Exercise passage
Start of Block

Running multiple DataStax Enterprise nodes in a single host
This article is about setting up a DataStax Enterprise cluster running in a single host.
There are a variety of reasons why you might want to run a DataStax Enterprise cluster inside a single host. For instance, your server vendor talked you into buying this vertical-scale machine but Apache Cassandra™ can't effectively use all the resources available. Or your developers need to test your app as they develop it, and they'd rather test it locally.
Whatever the reason, you'll learn how to set the cluster up from the ground up.
Multi-JVM Multi-Node HOWTO
The goal is to have a dense node: a single box running multiple DataStax Enterprise database only nodes in a single cluster.
The DataStax Enterprise cluster that we build in this blog post will consist of:
- 3 DataStax Enterprise nodes running an Apache Cassandra™ workload.
- A simple configuration without internode encryption
- Multiple interfaces (all virtual in this example). Each node will bind its services to its own IP address.
- Shared disks: all nodes will write their data and logs to the same disk. However, since data (or logs) directories can be any mount points, you can configure the nodes to point to different physical disks to improve performance for instance.
The resulting configuration will look like this:
- Single binary tarball installation: we'll install DataStax Enterprise once, and share it across nodes.
- Multiple node locations: each node will have its own directory hierarchy with configuration files, data, and logs.

End of Block

Problems and tasks
1. Reproduce the part of the article on running several DataStax Enterprise nodes on one host between "The resulting configuration" and "it across nodes.", inclusive.
2. Extend the article on running several DataStax Enterprise nodes on one host, beginning right after its final sentence.
The material that comes after this point has no role in the exercise.

Information supplied
Start of Block

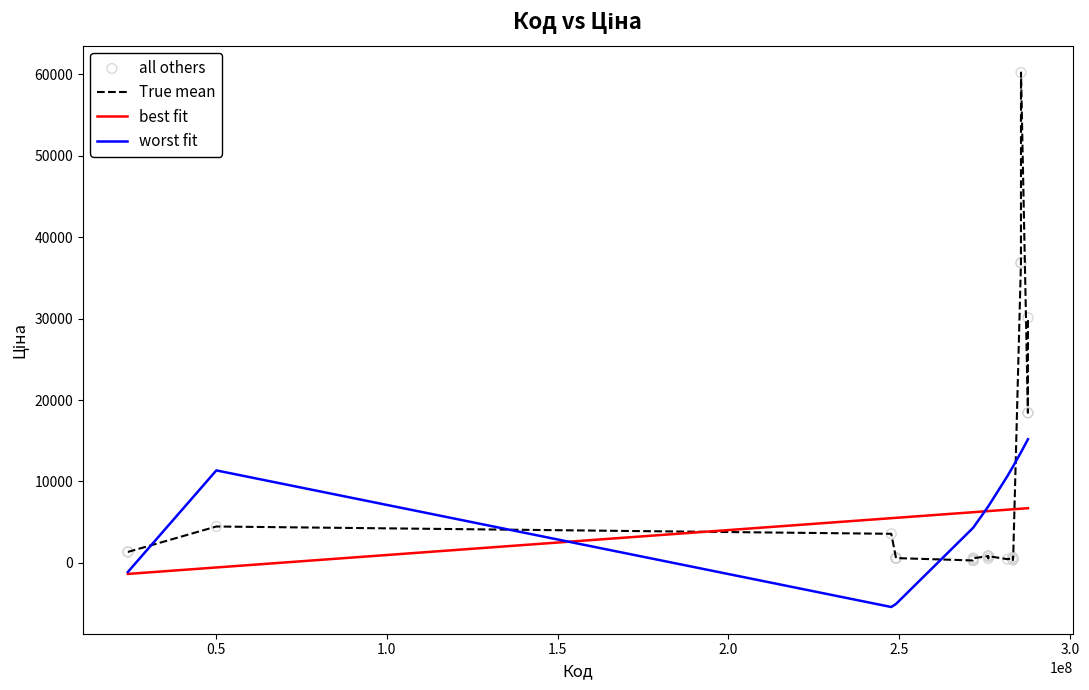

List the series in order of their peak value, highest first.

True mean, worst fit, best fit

End of Block

Replies
1.
The resulting configuration will look like this:
- Single binary tarball installation: we'll install DataStax Enterprise once, and share it across nodes.

2.
Installing the binaries
Register on DataStax Academy. Use your download credentials to download DataStax Enterprise into a directory of your choice:
$ wget --user $USERNAME --password $PASSWORD http://downloads.datastax.com/enterprise/dse.tar.gz
After the download completes, unpack it:
$ tar zxf dse.tar.gz
The unpacked tarball creates a dse-4.8.0/ directory that is our DSE_HOME directory for this tutorial:
$ export DSE_HOME=`pwd`/dse-4.8.0/
Setting up the nodes
We'll first create a root directory per node. In these directories, the nodes have their configuration files, data, and logs. Let's also create the data/, and logs/ directories while we're at it:
$ for i in 1 2 3; do mkdir -p node$i/data node$i/logs; done
Next, we'll copy all the configuration files. For each service, first create the corresponding directory in the node's configuration directory, and then copy the files. For example, for Apache Cassandra™ workloads:
$ mkdir -p node1/resources/cassandra && cp -r $DSE_HOME/resources/cassandra/conf node1/resources/cassandra
Iterating over every service in the resources directory can be done with a for loop:
$ for service in `ls dse-4.8.0/resources | grep -v driver | grep -v log4j`; do mkdir -p node1/resources/$service && cp -r $DSE_HOME/resources/$service/conf node1/resources/$service; done
Now we repeat this step for every node in our cluster:
$ for node in node1 node2 node3; do for service in `ls dse-4.8.0/resources | grep -v driver | grep -v log4j`; do mkdir -p $node/resources/$service && cp -r $DSE_HOME/resources/$service/conf $node/resources/$service; done; done
After the files are in place, we can make the required changes to the resources/cassandra/conf/cassandra.yaml and resources/cassandra/conf/cassandra-env.sh files on each node to create a working DataStax Enterprise cluster. In these files, configure the cluster name, the interface the node will to bind to, the directory where the node will store its data, the directory where the node will store its logs, and more.
Editing the cluster configuration
To configure parameters like the cluster name, data and log directories, edit the cassandra.yaml file in nodeN/resources/cassandra/conf. Below is a list of the minimum parameters (and their locations) we'll have to set for each node to have a functional DataStax Enterprise cluster of nodes.
Fire up your favourite text editor (by which I mean "fire up emacs"), and let's do it.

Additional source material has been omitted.